Durante a cirurgia, os médicos desligam as fibras nervosas que conectam um hemisfério ao outro e ao restante do corpo, essencialmente “desligando” o lado afetado. Embora o processo de recuperação seja desafiador, muitos pacientes conseguem retomar funções importantes. Mora Leeb, por exemplo, foi submetida à hemisferectomia ainda bebê, aos 9 meses, após sofrer até 50 convulsões por dia. Ela precisou reaprender até a sorrir e rolar, mas com o apoio de terapeutas, conseguiu desenvolver habilidades motoras e de fala. Hoje, já adolescente, ela continua a falar e processar a linguagem de maneira mais lenta, mas vive de forma relativamente normal com metade do cérebro.

Dr. Bingaman comentou: “Já tive pacientes que passaram na faculdade, se casaram, tiveram filhos e vivem uma vida totalmente normal com um único hemisfério do cérebro. Como isso acontece? Não entendemos completamente.”

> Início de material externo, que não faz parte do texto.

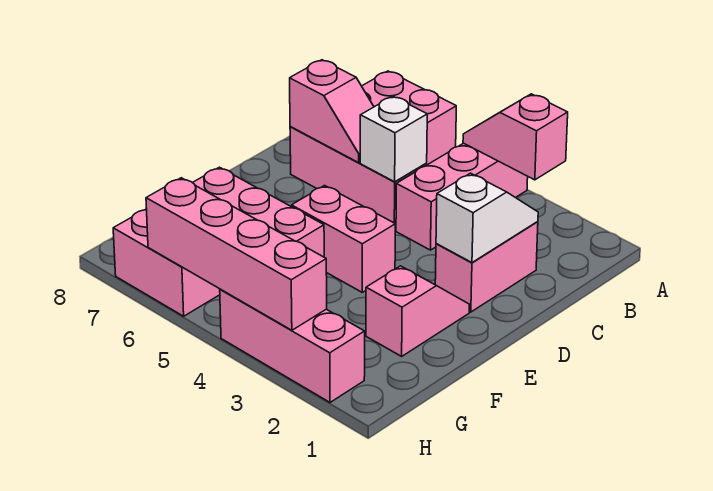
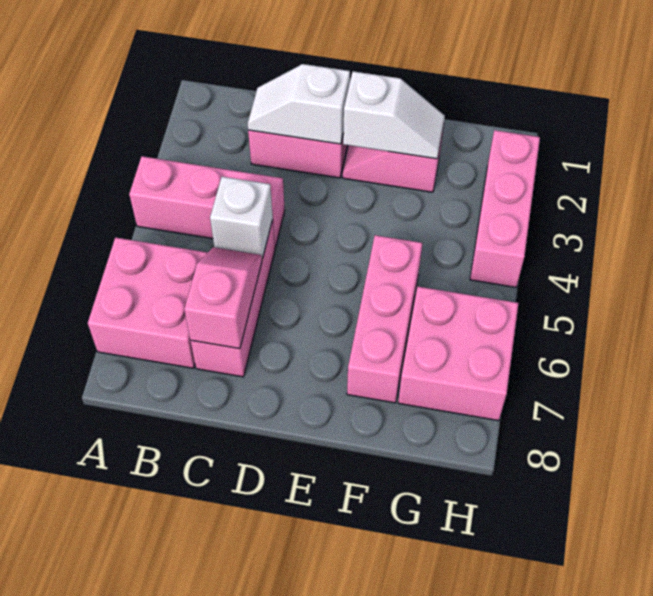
pink slope A3:A4 level 2 top 3 -> none
none -> white slope E2:F2 level 2 top E
pink brick E4:E5 level 1 -> none
pink brick H3:H6 level 2 -> none

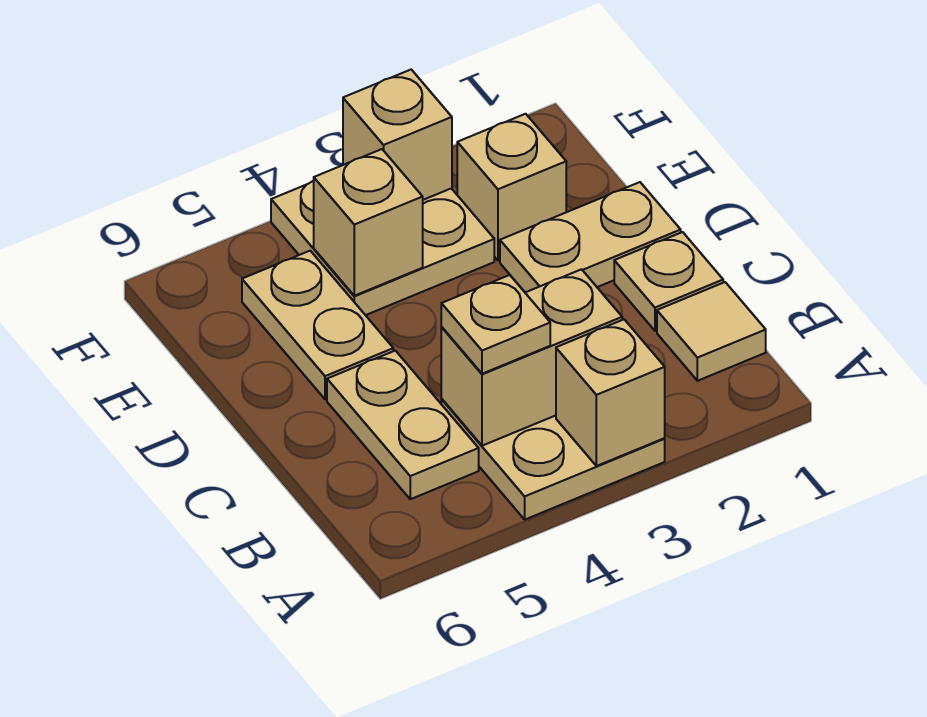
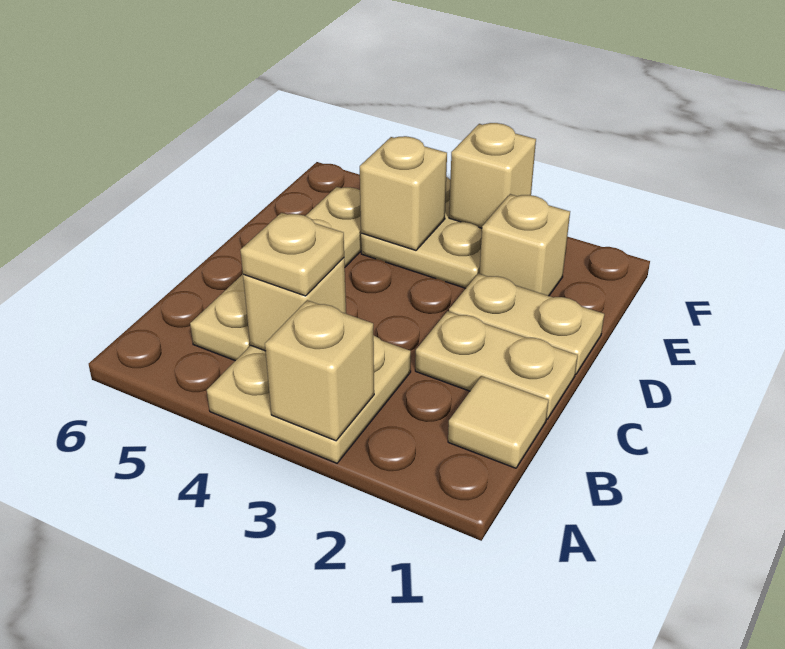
tan brick B3:B4 level 2 -> tan brick B4 level 2
tan plate C1 level 1 -> tan plate C1:C2 level 1

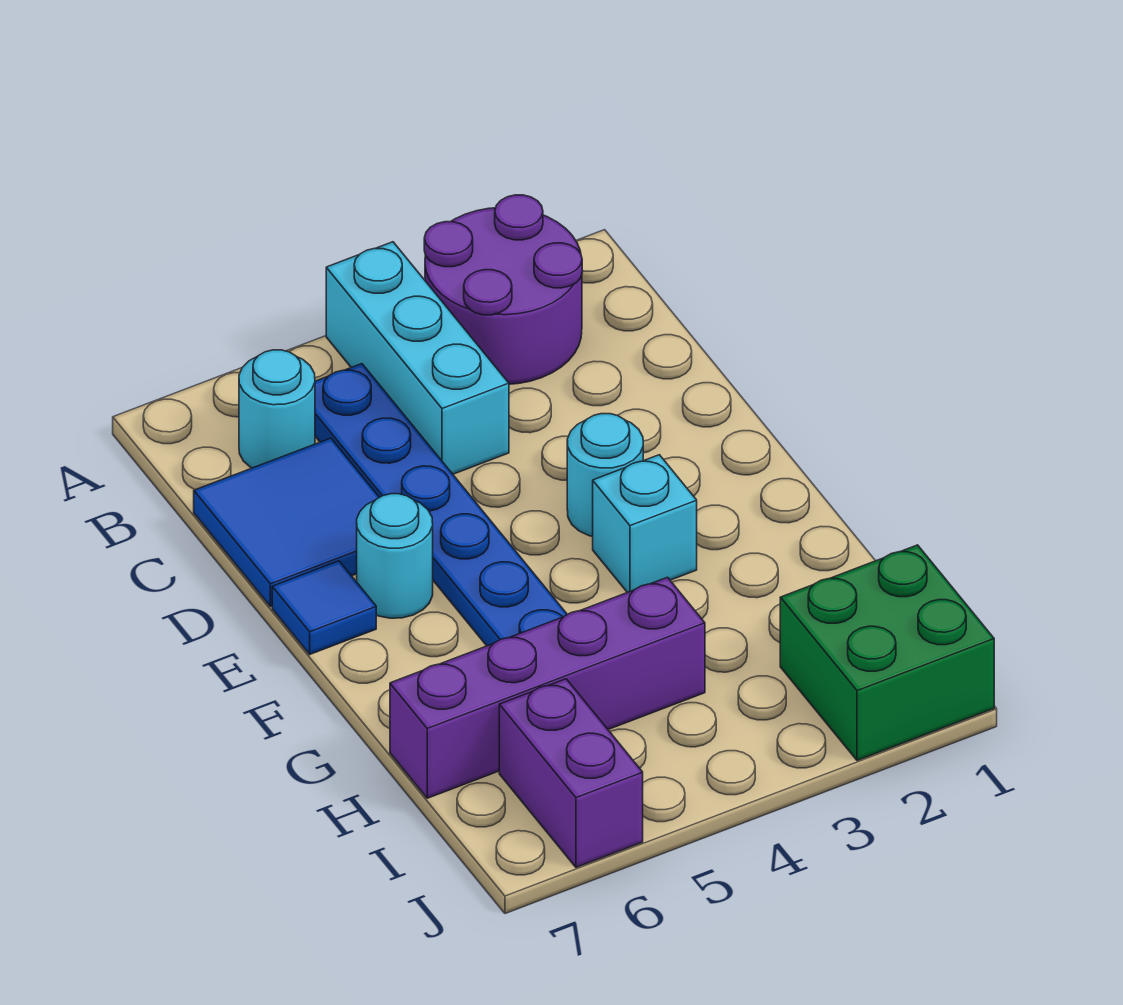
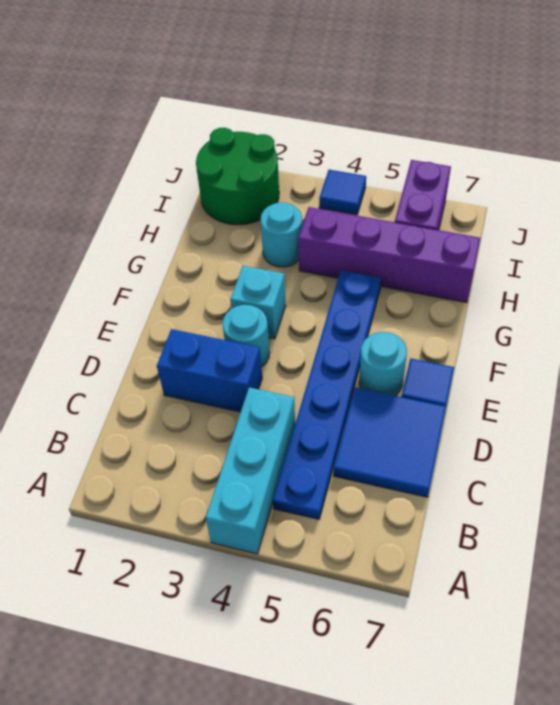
purple round brick A2:B3 level 1 -> none
cyan round brick B6 level 1 -> cyan round brick H3 level 1
none -> blue brick D2:D3 level 1
green brick I1:J2 level 1 -> green round brick I1:J2 level 1
none -> blue tile J4 level 1

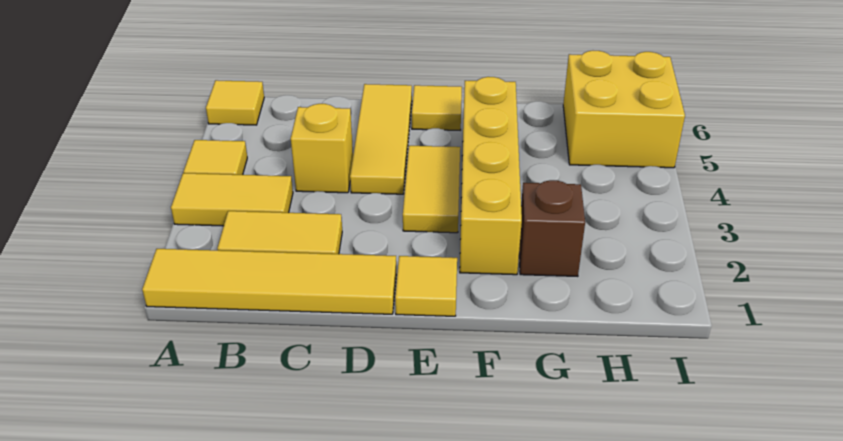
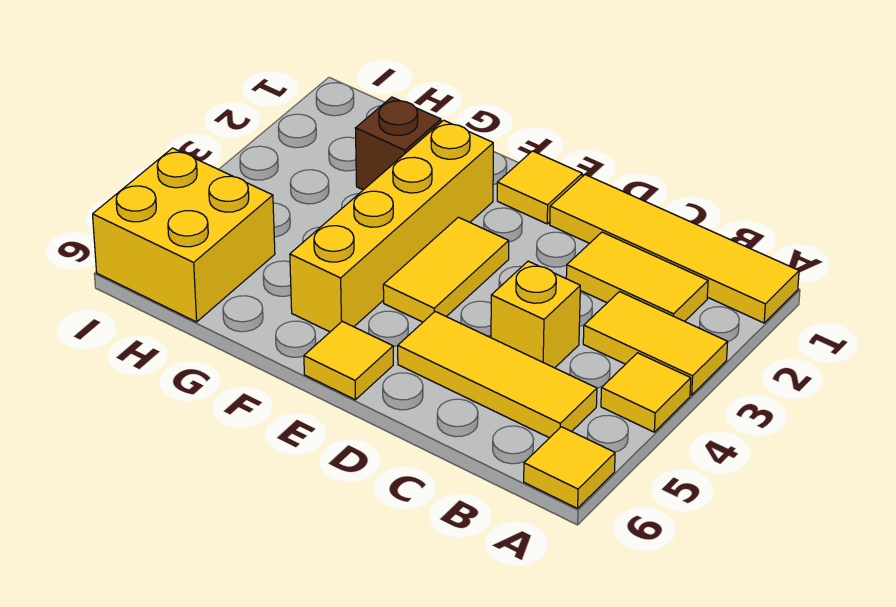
yellow tile D4:D6 level 1 -> yellow tile B5:D5 level 1

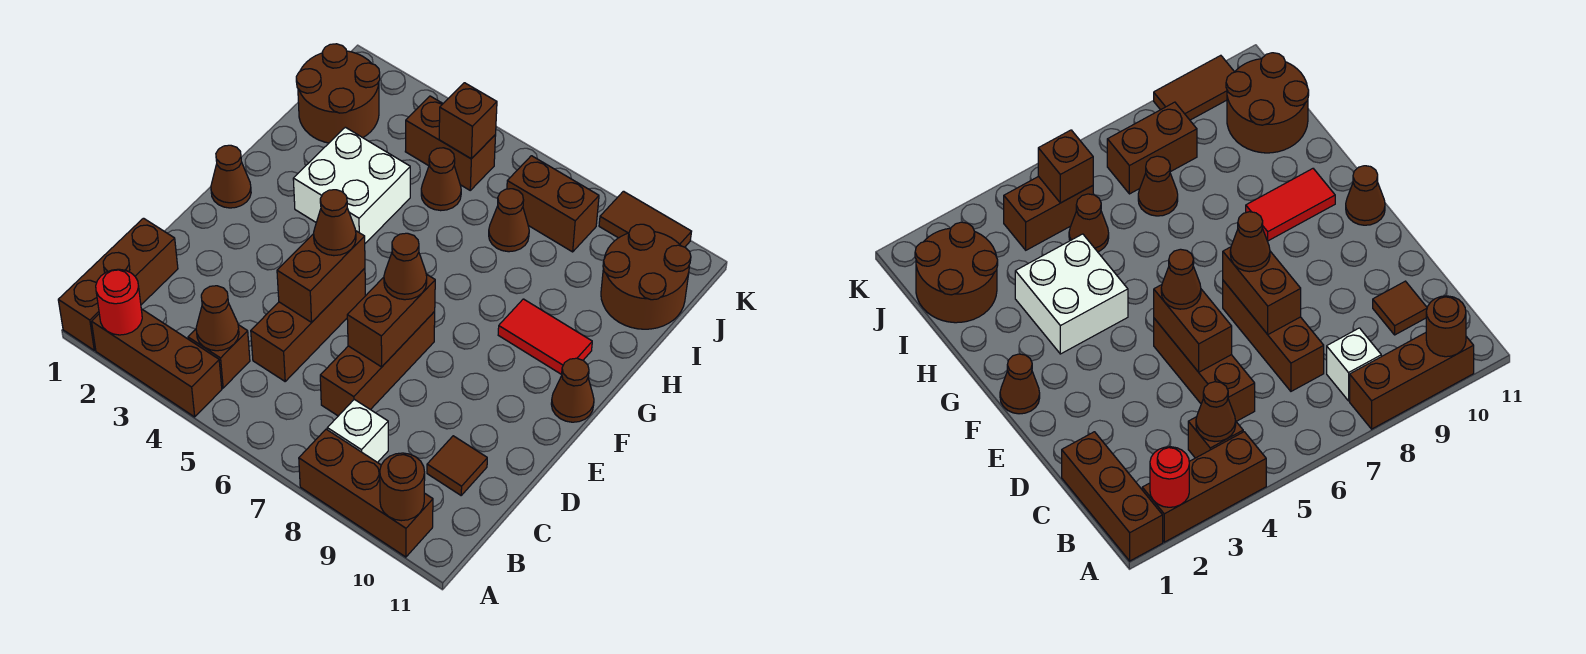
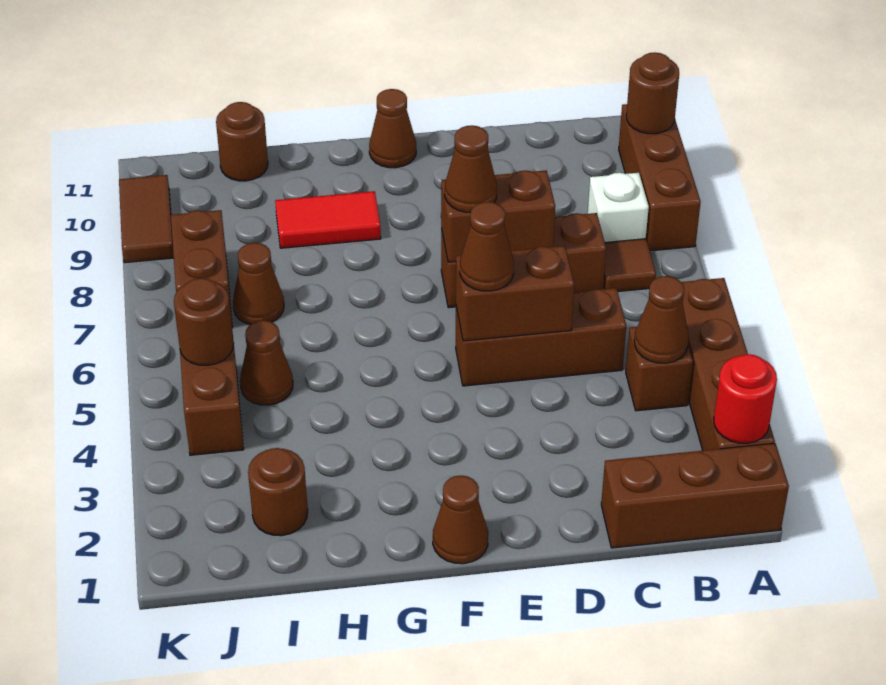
brown brick A2:A4 level 1 -> brown brick A2:A5 level 1
brown tile C10 level 1 -> brown tile B7 level 1
white brick G3:H4 level 1 -> none
red tile G9:G10 level 1 -> red tile G9:H9 level 1
brown round brick I1:J2 level 1 -> brown round brick I2 level 1
brown round brick I10:J11 level 1 -> brown round brick I11 level 1
brown brick J5 level 2 -> brown round brick J5 level 2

Partes do cérebro que não podemos viver sem

Apesar de todas essas histórias incríveis, existem algumas partes do cérebro que são essenciais para a sobrevivência. Dr. Bingaman evita desconectar estruturas como o tronco encefálico, o tálamo e os gânglios basais, pois são responsáveis por funções vitais, como a respiração, controle cardíaco, processamento sensorial e controle motor.

O tronco encefálico, por exemplo, é vital para a sobrevivência, pois controla funções básicas como respiração e batimentos cardíacos. Danos a essa região geralmente resultam em morte. Além disso, a idade da pessoa também desempenha um papel crucial na recuperação após um dano cerebral. Em crianças pequenas, as chances de recuperação são maiores, devido à plasticidade cerebral.

Ainda assim, há casos raros de pessoas que nasceram sem o cerebelo, uma parte do cérebro responsável pelo equilíbrio e coordenação motora. Uma mulher, por exemplo, viveu até os 20 anos sem saber que não tinha cerebelo, embora apresentasse dificuldades com a fala e o movimento.


Cérebros atípicos – uma nova perspectiva

Embora a maioria das pesquisas sobre o cérebro humano se concentre no modelo típico, esses casos de cérebros atípicos sugerem que há muito mais que aprender sobre a flexibilidade e a adaptabilidade do cérebro humano. Como afirmou Fedorenko, “há muito conhecimento que ainda nos falta sobre cérebros que são muito diferentes do cérebro típico, mas que conseguem manter a cognição humana sem grandes dificuldades”.

Esse campo de estudo continua a nos surpreender, mostrando que o cérebro humano é muito mais resiliente e adaptável do que imaginávamos. Enquanto os cientistas exploram mais sobre a incrível plasticidade cerebral, a mensagem é clara: embora não possamos viver sem certas partes do cérebro, nossa mente é muito mais flexível do que poderíamos supor.